Mengapa tak diberi makan oleh induknya, karena anak gagak -- sebut saja masih bayi -- kemunculannya dengan bulu putih. Lambat laun, bulu putihnya berubah warna, menjadi hitam.
"Jadi, selama bulu putihnya melekat, induknya tak bakal urusi tuh anaknya!" kata rekanku sambil meninggalkanku berdiri di pelalatan masjid.
Barulah aku paham, perilaku gagak banyak dicontoh di Tanah Air. Buktinya, banyak anak bayi dibuang. Hanya saja, pada burung gagak ini, induknya baru mengurusi anaknya setelah bulu hitamnya muncul.
Lantas, dari mana si anak gagak itu memperoleh makan. Ah, nggak usah dipikiran amat sih. Itu urusan Yang Maha Kuasa, pikirku. Dan, ternyata benar juga, selama berada di sarangnya, anak gagak memperoleh makanan dari binatang kecil, seperti semut yang mendatanginya.

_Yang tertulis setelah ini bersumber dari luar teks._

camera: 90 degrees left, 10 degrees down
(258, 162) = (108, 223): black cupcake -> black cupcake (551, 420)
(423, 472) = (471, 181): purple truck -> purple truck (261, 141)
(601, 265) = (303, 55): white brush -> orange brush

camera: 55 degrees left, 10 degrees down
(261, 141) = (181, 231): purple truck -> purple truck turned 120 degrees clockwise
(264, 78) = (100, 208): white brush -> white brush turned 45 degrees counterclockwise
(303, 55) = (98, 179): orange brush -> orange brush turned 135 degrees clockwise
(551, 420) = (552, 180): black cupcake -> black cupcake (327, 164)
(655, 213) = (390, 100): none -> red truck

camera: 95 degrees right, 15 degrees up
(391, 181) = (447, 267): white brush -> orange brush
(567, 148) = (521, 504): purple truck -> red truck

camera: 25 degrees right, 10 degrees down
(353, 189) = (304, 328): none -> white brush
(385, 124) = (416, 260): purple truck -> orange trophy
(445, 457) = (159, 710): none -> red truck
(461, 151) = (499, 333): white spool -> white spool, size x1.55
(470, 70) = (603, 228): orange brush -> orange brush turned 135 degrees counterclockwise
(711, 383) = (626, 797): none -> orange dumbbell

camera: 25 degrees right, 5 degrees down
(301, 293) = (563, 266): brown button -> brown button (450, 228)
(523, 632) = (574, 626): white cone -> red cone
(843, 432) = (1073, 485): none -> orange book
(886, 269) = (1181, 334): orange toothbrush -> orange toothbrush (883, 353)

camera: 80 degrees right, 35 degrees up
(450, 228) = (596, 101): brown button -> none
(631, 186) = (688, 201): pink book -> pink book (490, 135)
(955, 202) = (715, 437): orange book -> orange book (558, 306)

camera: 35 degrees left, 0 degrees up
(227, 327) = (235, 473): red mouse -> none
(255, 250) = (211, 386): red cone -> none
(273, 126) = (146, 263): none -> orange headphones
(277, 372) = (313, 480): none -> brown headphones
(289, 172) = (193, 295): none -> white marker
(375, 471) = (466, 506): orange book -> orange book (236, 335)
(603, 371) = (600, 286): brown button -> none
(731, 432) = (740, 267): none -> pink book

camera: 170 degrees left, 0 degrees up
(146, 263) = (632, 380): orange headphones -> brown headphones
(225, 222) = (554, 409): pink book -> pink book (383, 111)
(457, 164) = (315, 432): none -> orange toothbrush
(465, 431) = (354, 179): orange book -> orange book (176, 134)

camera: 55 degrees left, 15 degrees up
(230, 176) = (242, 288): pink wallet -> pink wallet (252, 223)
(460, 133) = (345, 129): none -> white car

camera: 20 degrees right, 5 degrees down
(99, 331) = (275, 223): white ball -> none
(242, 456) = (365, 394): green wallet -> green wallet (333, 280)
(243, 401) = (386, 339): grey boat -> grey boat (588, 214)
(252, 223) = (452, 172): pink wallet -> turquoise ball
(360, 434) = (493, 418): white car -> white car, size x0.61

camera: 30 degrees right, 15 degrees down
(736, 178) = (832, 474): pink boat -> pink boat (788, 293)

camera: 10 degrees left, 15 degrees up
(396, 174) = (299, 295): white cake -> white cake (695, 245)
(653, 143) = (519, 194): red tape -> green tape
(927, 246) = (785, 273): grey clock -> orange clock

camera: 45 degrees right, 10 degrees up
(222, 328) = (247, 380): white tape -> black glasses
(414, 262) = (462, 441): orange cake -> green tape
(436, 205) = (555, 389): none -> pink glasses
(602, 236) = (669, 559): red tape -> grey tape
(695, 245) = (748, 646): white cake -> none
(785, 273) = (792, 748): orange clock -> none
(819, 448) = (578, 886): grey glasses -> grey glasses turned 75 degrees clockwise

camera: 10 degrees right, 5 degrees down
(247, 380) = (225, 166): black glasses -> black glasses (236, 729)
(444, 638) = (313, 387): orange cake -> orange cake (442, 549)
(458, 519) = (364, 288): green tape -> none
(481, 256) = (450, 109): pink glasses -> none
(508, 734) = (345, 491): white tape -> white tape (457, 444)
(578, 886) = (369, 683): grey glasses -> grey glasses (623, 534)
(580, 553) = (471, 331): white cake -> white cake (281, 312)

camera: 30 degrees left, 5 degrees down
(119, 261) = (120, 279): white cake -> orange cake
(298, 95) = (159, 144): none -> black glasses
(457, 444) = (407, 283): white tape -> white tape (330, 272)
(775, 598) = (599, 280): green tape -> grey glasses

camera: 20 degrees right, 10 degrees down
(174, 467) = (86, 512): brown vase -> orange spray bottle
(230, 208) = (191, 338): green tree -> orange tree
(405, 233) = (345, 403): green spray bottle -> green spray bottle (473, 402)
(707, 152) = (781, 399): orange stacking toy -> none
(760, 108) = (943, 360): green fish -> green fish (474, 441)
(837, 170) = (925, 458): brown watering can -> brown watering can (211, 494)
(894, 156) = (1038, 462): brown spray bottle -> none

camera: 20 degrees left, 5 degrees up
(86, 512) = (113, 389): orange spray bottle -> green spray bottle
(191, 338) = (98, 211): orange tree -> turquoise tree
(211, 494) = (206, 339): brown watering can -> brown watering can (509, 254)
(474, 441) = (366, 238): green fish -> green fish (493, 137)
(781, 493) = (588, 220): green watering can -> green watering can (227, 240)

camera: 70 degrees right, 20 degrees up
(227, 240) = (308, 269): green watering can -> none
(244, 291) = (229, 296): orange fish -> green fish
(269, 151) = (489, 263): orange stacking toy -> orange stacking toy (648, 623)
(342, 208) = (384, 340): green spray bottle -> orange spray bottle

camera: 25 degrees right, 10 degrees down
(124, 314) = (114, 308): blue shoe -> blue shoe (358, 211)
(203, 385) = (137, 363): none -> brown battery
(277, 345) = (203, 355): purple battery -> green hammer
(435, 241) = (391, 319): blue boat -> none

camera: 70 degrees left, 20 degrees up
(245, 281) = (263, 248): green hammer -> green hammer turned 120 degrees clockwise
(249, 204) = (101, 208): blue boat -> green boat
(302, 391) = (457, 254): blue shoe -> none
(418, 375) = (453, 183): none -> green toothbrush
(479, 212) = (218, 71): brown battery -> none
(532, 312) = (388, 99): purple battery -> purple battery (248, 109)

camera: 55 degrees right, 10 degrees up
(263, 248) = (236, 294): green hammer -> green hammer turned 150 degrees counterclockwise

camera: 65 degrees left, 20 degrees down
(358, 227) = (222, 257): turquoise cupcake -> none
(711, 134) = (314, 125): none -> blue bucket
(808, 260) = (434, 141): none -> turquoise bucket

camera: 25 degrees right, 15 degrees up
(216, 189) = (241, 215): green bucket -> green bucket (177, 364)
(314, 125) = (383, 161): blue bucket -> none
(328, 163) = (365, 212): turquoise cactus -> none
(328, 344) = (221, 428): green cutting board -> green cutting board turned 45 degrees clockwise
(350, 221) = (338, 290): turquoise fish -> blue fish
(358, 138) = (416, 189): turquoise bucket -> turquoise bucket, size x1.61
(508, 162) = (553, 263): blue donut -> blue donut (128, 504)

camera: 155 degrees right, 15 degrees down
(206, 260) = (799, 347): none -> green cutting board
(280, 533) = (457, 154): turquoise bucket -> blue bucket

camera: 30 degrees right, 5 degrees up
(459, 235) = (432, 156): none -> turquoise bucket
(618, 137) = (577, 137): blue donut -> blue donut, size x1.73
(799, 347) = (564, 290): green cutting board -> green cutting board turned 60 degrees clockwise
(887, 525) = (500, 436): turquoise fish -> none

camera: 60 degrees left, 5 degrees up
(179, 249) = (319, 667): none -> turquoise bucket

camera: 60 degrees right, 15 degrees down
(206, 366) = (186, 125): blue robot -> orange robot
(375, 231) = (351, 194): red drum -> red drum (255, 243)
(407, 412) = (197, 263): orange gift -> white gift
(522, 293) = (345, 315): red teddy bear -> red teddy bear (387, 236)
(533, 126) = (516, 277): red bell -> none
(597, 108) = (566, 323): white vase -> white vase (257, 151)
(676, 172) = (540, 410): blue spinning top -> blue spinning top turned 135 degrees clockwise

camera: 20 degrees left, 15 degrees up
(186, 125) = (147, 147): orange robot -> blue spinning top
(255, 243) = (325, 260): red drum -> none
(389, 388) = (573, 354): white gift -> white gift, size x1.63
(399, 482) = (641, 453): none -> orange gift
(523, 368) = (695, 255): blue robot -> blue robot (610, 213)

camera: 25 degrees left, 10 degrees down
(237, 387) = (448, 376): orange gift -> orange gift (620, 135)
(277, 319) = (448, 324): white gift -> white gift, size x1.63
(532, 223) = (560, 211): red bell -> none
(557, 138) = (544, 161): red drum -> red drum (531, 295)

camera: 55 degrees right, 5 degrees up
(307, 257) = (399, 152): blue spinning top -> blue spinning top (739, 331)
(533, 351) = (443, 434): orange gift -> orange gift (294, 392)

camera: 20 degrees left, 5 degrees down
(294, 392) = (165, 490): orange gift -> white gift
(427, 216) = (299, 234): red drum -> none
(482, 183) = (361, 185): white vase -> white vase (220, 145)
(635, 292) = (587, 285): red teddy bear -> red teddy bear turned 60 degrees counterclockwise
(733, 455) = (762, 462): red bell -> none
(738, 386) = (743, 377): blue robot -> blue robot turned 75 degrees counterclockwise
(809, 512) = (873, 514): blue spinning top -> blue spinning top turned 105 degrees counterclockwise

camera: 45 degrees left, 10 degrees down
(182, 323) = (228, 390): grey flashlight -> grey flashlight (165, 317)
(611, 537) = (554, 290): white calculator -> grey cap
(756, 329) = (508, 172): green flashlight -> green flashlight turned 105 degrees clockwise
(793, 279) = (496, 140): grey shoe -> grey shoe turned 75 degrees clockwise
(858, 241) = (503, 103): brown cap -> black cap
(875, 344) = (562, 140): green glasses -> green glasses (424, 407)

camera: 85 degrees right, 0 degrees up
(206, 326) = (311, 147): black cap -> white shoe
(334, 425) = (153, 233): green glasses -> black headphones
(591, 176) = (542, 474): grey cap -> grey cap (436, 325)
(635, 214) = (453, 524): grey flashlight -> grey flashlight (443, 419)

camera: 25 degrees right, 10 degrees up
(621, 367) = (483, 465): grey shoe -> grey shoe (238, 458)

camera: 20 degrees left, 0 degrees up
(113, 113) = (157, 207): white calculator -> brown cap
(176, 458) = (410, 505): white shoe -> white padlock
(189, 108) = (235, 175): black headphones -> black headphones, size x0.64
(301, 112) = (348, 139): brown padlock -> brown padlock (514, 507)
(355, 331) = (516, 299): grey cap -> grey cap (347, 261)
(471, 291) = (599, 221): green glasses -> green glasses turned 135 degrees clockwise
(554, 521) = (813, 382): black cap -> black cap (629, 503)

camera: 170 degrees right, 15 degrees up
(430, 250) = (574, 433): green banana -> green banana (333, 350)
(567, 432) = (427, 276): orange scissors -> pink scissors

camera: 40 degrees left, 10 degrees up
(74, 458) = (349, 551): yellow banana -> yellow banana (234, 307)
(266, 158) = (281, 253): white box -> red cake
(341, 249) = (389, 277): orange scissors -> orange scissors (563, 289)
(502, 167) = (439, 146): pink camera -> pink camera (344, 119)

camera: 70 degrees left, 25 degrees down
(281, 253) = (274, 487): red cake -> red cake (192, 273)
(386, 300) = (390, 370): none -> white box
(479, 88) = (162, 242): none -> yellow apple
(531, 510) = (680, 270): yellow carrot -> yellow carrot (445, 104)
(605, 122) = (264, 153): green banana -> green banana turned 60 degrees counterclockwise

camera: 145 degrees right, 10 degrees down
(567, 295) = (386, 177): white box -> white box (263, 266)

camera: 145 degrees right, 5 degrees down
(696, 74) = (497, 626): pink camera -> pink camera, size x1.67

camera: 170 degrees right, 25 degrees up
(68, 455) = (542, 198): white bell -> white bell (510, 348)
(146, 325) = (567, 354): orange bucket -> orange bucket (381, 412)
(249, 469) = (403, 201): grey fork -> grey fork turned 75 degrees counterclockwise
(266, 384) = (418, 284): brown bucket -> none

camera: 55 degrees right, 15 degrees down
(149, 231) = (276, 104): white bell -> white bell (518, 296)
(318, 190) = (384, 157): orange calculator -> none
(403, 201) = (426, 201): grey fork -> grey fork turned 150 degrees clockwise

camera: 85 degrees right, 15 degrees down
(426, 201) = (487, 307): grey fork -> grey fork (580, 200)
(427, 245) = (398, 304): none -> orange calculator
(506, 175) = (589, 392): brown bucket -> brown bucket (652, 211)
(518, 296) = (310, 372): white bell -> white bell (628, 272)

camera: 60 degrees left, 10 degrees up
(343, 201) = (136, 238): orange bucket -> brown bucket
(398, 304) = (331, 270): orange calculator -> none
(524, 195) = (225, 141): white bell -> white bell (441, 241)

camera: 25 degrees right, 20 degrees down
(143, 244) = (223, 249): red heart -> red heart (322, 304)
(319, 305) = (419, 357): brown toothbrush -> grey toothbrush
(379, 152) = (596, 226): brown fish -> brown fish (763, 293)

Soalnya, ketika masih bayi, anak gagak mengeluarkan bau. Sudah pasti, ketika bau tak sedap terbawa udara, semut dan binatang lainnya tertarik mendekat. Ketika itulah, hap...lalu ditangkap dan dimakan si anak gagak.
***
Cerita temanku tentang gagak termasuk si raja tega ternyata bukan mitos. Sebab, baru saja si Polan bin Fulan meninggal gara-gara gagak.
Bagaimana si Polan bisa meninggal?
Tapi sebelum kabar meninggal itu dibahas lebih jauh, para petugas haji membuat kesepakatan. Dan mereka sepakat bahwa si Polan meninggal lantaran serangan jantung dan terjatuh. Awak media dilarang keras menyiarkannya. Cukup memberi tahu kepada publik bahwa Polan meninggal karena alasan tadi, serangan jantung dan jatuh.
Pers dilarang keras menyebut Polan meninggal karena gagak?
Aku protes. Ini era keterbukaan. Jarum jatuh saja wajib diberitakan sejauh hal itu memberi manfaat bagi masyarakat. Pers harus berpihak kepada kepentingan negara dan masyarakat.